The consequences of Climate Change are in some ways less definable than the causes. It seems odd that such large symptoms of change such as rising sea levels, glacier escape, and Arctic shrinkage somehow manage to filter down so that when associates of western civilization securely tucked away in houses and flats look at the effects they are so distant as to become invisible.

Increasing sea levels: Rising sea levels are an easily considerable impact of Climate Change. As Polar ice melts down the drinking water created obviously must go somewhere. Aside from that ice which connects inland drinking water tanks, much-melted ice connects the pool of the oceans.

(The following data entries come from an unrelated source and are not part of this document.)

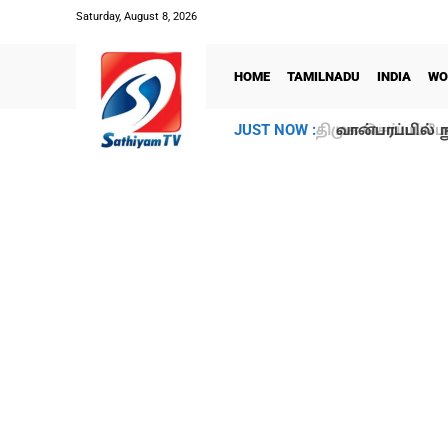
Saturday, August 8, 2026
HOME
TAMILNADU
INDIA
WO
வான்பரப்பில் ந
JUST NOW :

Most people misunderstand the impact of polar meltdown and consider that this addition to our oceans creates the overall rise in sea levels.

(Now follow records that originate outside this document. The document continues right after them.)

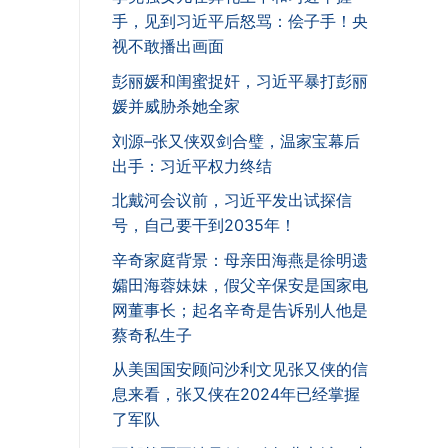
手，见到习近平后怒骂：侩子手！央
视不敢播出画面
彭丽媛和闺蜜捉奸，习近平暴打彭丽
媛并威胁杀她全家
刘源–张又侠双剑合璧，温家宝幕后
出手：习近平权力终结
北戴河会议前，习近平发出试探信
号，自己要干到2035年！
辛奇家庭背景：母亲田海燕是徐明遗
孀田海蓉妹妹，假父辛保安是国家电
网董事长；起名辛奇是告诉别人他是
蔡奇私生子
从美国国安顾问沙利文见张又侠的信
息来看，张又侠在2024年已经掌握
了军队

Saltwater intrusion: Agricultural products of low-lying areas around the world will face deficits. Development of fruits and vegetables is dependent on a constant set of environmental conditions.


Beach erosion: A major additional effect of increasing sea levels is massive beach erosion. Our Colorado vacationer will find the endless stretches of exotic seashores he enjoys on his winter vacation have withered away to a few hundred yards here and there.


Acidic Oceans: Our Oceans are the Earth’s biggest sink for the absorption of CO2 from our environment. As excess CO2 is addressed, the oceans to balance the ecosystem have become overloaded with CO2. This has led to the development of mild carbonic acid and is known as ocean acidification.


Increased rainfall: If we increase the temperature of the air it can absorb more moisture in the form of water vapor. If we cool the air that the steam becomes liquid and falls to the earth as rain. The higher the quantity of water vapor the atmosphere absorbs the greater the amount of rainfall we will receive during the normal process of attaining a dew point or other yardstick of precipitation. This increased rainfall results in greatly increased erosion.




Climate Change has already reduced the quality of life for the world’s lowest individuals. Craving for food and starvation on the African continent is its greatest reality. Changes in potency of diseases and viruses is evident. Some studies like those about wheat germ and diabetes can show statistics of how environment affect our overall health and coping systems. If Climate Change is ignored and, shall we say, allowed to flourish, we the winning percentage of the Earth’s human population living in first level countries may very well be a part of increased human suffering.